Depois de horas de caminhada, chegaram a um campo aberto, esquecido no tempo. Havia pedras negras fincadas no solo, formando um círculo imperfeito. No centro, o ar parecia tremular, como uma miragem. Era a Fenda.

— Entre — disse Lirien, segurando o livro de couro em mãos. — Mas cuidado: a Fenda sussurra o que você teme. Não escute com o coração. Escute com os ossos.

Emeraude deu um passo à frente. Sentiu o chão sumir sob os pés.

E então, caiu.

Ou talvez foi puxada.

A luz sumiu. O som explodiu. E ela se viu em um corredor de vozes, espelhos partidos e memórias que não eram dela. Um homem chorando sobre um leito. Uma criança gritando em um incêndio. Um campo de batalha coberto de neve e sangue.

Ela ouviu o próprio nome. Mil vezes. Gritado, sussurrado, cantado.

“Emeraude...”

Então, viu a si mesma... mas não era ela. Era uma versão mais velha. Os cabelos soltos, os olhos de mel brilhando em dourado-funeral. E a boca... aberta em um grito tão poderoso que rachava o próprio espaço ao redor.

— Quem é você? — perguntou, assustada.

A figura sorriu.

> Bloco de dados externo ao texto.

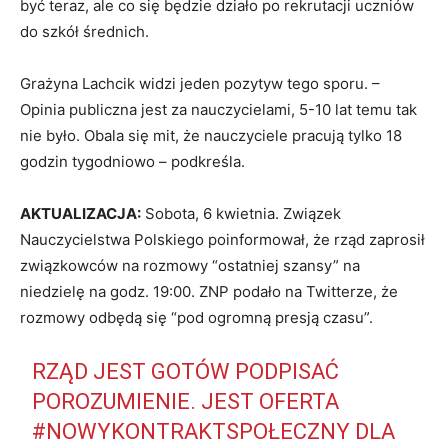
być teraz, ale co się będzie działo po rekrutacji uczniów
do szkół średnich.
Grażyna Lachcik widzi jeden pozytyw tego sporu. –
Opinia publiczna jest za nauczycielami, 5-10 lat temu tak
nie było. Obala się mit, że nauczyciele pracują tylko 18
godzin tygodniowo – podkreśla.
AKTUALIZACJA:
Sobota, 6 kwietnia. Związek
Nauczycielstwa Polskiego poinformował, że rząd zaprosił
związkowców na rozmowy “ostatniej szansy” na
niedzielę na godz. 19:00. ZNP podało na Twitterze, że
rozmowy odbędą się “pod ogromną presją czasu”.
RZĄD JEST GOTÓW PODPISAĆ
POROZUMIENIE. JEST OFERTA
#NOWYKONTRAKTSPOŁECZNY
DLA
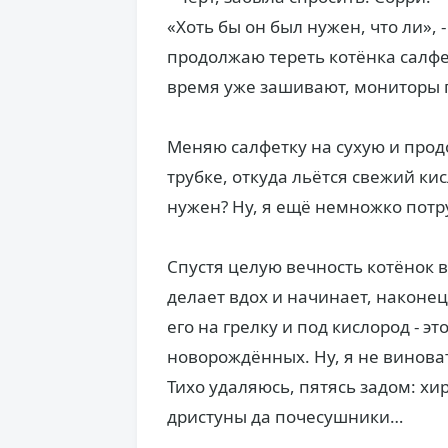
«Хоть бы он был нужен, что ли», 
продолжаю тереть котёнка салфет
время уже зашивают, мониторы 
Меняю салфетку на сухую и прод
трубке, откуда льётся свежий кис
нужен? Ну, я ещё немножко потру
Спустя целую вечность котёнок в
делает вдох и начинает, наконец,
его на грелку и под кислород - 
новорождённых. Ну, я не виноват
Тихо удаляюсь, пятясь задом: хир
дристуны да почесушники…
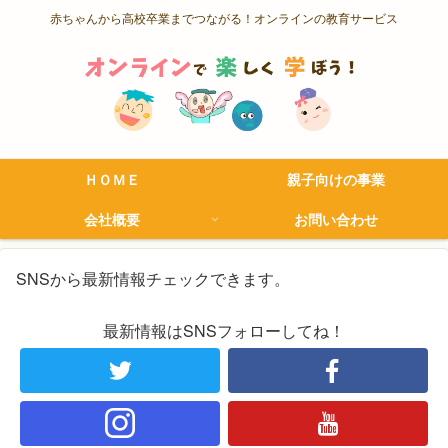
赤ちゃんから高校卒業までつながる！オンラインの教育サービス
ＨＯＭＥ
親子向けの事業
会社概要
お問い合わせ
SNSから最新情報チェックできます。
最新情報はSNSフォローしてね！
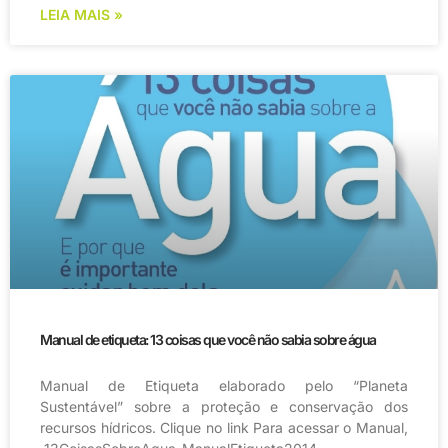
LEIA MAIS »
Manual de etiqueta: 13 coisas que você não sabia sobre água
Manual de Etiqueta elaborado pelo “Planeta
Sustentável” sobre a proteção e conservação dos
recursos hídricos. Clique no link Para acessar o Manual,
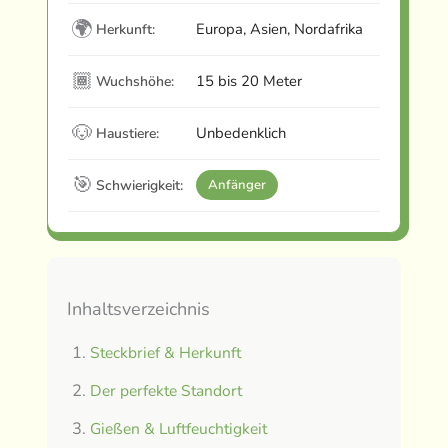
🌍
Europa, Asien, Nordafrika
Herkunft:
🏾
15 bis 20 Meter
Wuchshöhe:
🐶
Unbedenklich
Haustiere:
🎯
Schwierigkeit:
Anfänger
Inhaltsverzeichnis
Steckbrief & Herkunft
Der perfekte Standort
Gießen & Luftfeuchtigkeit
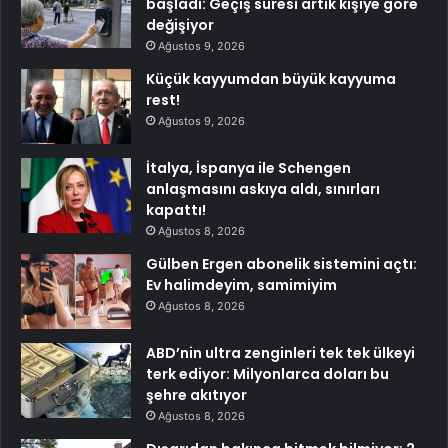
başladı: Geçiş süresi artık kişiye göre
değişiyor
Ağustos 9, 2026
Küçük kayyumdan büyük kayyuma
rest!
Ağustos 9, 2026
İtalya, İspanya ile Schengen
anlaşmasını askıya aldı, sınırları
kapattı!
Ağustos 8, 2026
Gülben Ergen abonelik sistemini açtı:
Ev halimdeyim, samimiyim
Ağustos 8, 2026
ABD’nin ultra zenginleri tek tek ülkeyi
terk ediyor: Milyonlarca doları bu
şehre akıtıyor
Ağustos 8, 2026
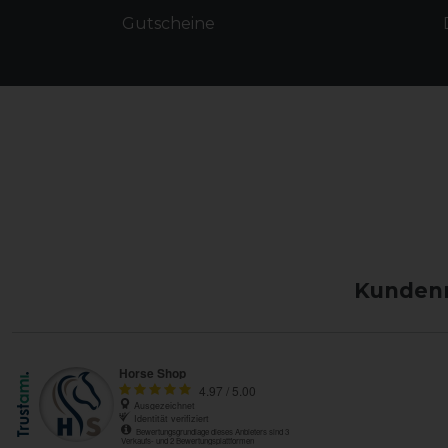
Gutscheine
Kundenm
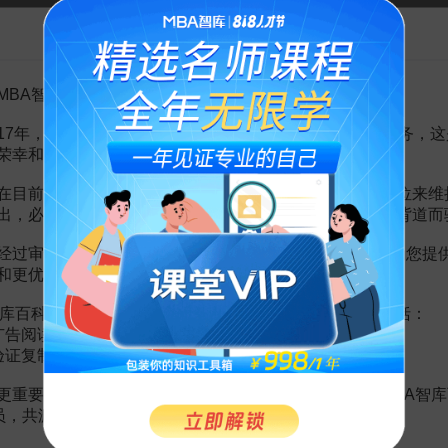
3页
告MBA智库百科用户的一封信
7页
4页
3页
4页
MBA智库百科用户：
立法
6页
7页
17年，百科频道一直以免费公益的形式为大家提供知识服务，这
4
24页
荣幸和骄傲。
1页
在目前越来越严峻的经营挑战下，单纯依靠不断增加广告位来维
出，必然会越来越影响您的使用体验，这也与我们的初衷背道而
经过审慎地考虑，我们决定推出VIP会员收费制度，以便为您提
和更优质的内容。
Excel 职场经典案例，职场人士的实用职场技能
库百科VIP会员（9.9元 / 年，
点击开通
），您的权益将包括：
广告阅读；
秦川
验证复制。
99
99
¥
¥
更重要的是长期以来您对百科频道的支持。诚邀您加入MBA智库
会员，共渡难关，共同见证彼此的成长和进步！
职场高效办公：AI帮你完成EXCEL数据分析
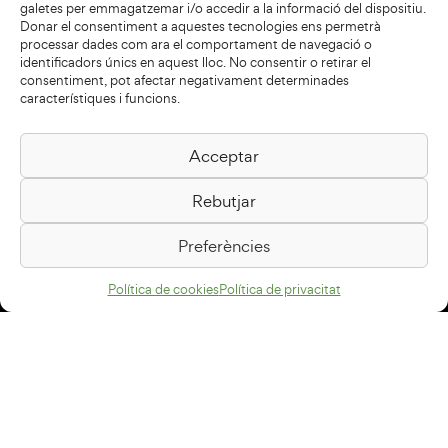
galetes per emmagatzemar i/o accedir a la informació del dispositiu.
Donar el consentiment a aquestes tecnologies ens permetrà
processar dades com ara el comportament de navegació o
identificadors únics en aquest lloc. No consentir o retirar el
consentiment, pot afectar negativament determinades
característiques i funcions.
Acceptar
Biblioteca Pilarin Bayés
Rebutjar
Passeig de la Generalitat, 1
08500 Vic
Preferències
Com arribar
Política de cookies
Política de privacitat
Avís legal
Política de privacitat
Política de cookies
Disseny web
+34 93 883 33 25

Uma lágrima escorreu pelo rosto.

— Eu sou o que você se tornará... se sobreviver.

Emeraude tentou correr, mas a imagem se dissipou. O mundo se partiu em mil cacos.

E então, emergiu de volta ao campo. Ofegante. Tremendo.

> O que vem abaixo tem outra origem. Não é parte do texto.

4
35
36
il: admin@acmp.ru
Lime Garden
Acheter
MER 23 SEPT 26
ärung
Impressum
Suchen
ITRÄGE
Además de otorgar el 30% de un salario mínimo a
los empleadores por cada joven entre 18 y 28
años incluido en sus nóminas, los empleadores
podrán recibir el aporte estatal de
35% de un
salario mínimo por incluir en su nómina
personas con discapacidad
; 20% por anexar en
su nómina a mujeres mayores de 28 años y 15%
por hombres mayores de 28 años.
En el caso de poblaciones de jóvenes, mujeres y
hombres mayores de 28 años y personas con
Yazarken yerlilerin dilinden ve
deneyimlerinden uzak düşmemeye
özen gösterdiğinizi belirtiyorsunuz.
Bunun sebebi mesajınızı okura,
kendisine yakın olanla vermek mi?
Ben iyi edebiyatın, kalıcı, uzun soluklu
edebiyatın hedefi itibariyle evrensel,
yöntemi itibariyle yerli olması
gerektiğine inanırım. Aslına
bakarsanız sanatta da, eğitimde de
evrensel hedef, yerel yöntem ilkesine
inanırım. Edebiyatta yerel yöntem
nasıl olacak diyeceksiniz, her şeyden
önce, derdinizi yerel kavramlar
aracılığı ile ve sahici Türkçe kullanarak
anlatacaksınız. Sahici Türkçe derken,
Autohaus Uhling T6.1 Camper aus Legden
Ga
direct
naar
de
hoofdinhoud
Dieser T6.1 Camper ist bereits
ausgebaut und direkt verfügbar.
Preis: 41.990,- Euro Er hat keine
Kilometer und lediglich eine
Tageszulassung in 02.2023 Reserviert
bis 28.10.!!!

Lirien a observava com cuidado. Aproximou-se, colocando a mão sobre seu ombro.

— A Fenda te aceitou.

Emeraude olhou ao redor. O mundo parecia mais nítido. Mais... silencioso.

Mas dentro dela, algo havia despertado.

— Eu ouvi meu próprio fim — murmurou. — E ele vem acompanhado de uma escolha.

Lirien assentiu, séria.

— Todas as banshees enfrentam isso. A morte que preveem... pode ser a sua.

E assim, aos dezesseis anos, Emeraude Lewis deu o primeiro passo não apenas rumo ao controle de seus dons — mas ao encontro do seu próprio destino.